Just like the natural response of losing something, I feel grief. Anyway, there’s this famous thing called the 5 stages of grief.
I was an avid believer of this that this, linear progress is the ultimate saver of us all. Come to think of it I really think a lot of things are linear; one step, one step ahead. Unironically, I joked about this with my friend when we met up that in real life, for me, grieving is more like this:
I know my experience is not my experience alone. I attended a virtual support group about losing people, everyone was coping with any pain that they carry during the years. I met someone who lost a parent, I met someone who lost a child, I met people who lost their friends. I met more people who lost their job. Many things are valuable to us, and we cannot judge or even compare who has more pain, and who deserves to get more empathy. No one had it worse.

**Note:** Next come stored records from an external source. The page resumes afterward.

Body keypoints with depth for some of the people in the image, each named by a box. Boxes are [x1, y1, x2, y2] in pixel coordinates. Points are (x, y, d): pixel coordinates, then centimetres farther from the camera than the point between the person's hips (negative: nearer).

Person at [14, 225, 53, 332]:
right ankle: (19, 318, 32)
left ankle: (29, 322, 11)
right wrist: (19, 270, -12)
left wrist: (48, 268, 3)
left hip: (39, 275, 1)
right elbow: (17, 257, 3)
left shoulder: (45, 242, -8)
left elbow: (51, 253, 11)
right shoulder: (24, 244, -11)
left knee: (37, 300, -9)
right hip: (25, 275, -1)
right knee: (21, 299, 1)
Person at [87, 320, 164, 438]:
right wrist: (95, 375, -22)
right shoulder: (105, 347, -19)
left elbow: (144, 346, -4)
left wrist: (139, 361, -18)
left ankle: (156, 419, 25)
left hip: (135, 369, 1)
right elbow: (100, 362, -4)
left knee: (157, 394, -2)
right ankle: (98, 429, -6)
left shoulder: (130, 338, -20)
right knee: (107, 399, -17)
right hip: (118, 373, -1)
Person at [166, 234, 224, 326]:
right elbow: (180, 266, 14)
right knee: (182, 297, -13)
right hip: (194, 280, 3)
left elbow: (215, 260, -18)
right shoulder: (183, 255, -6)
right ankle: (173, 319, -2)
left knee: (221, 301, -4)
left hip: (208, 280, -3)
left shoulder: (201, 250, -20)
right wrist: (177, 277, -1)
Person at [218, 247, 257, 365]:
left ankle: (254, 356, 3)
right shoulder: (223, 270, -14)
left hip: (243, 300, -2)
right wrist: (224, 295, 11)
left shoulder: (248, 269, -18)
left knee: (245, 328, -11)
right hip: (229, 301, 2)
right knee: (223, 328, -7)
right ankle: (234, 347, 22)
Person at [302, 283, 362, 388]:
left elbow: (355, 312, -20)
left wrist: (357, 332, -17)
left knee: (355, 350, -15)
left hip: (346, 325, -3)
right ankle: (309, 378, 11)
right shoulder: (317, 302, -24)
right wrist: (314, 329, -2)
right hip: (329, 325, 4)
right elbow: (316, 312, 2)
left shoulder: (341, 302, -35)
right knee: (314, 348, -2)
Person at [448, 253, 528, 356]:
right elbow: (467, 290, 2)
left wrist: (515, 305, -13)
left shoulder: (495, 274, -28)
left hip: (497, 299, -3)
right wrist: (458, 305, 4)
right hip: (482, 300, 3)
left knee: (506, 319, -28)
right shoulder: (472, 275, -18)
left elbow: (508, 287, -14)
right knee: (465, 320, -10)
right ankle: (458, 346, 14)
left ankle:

Sometimes, I don’t really allow myself to feel sad. The stoic sadness I talked about, makes me feel more resilient. I think the world can go however they like but I will come back stronger. What doesn’t kill you make you stronger right?
No. What doesn’t kill you is very likely to traumatize you.
That realization hit me deeply, and I feel that even though if you look at it globally, many have experienced worse things, doesn’t mean that you must un-feel your emotion. Dealing with grief, which will happen a lot throughout our lives, will never be easy. Just like in the second picture, there will be many relapsing. You will feel a lot of anger, depression. It comes uninvited, during your lunch, after you saw the news, before departure. But hopefully, other things won’t dominate the others. Just like death, things aren’t meant to be forever. Grief is inevitable.
Pain is temporary, but it doesn’t mean it doesn’t matter. So the next time you catch yourself looking at the world around you thinking, “My pain doesn’t matter,” I want to encourage you that it does. Whatever is eating at your heart, whether it seems significant or is self-inflicted, is a hurt worth healing from. Whatever that is and wherever you are, there is hope for that. I hope you are always surrounded by people who genuinely love you, and will do as best as they can to console you when you’re hurting. Because you matter. Because you are worthy.
I cease this post and this year with fond prayers and kind wishes, that you will be surrounded by abundance, and at the end of the day when for the first time you feel that your chest is light, you know that this pain is temporary when the time is right, soon, you will get there.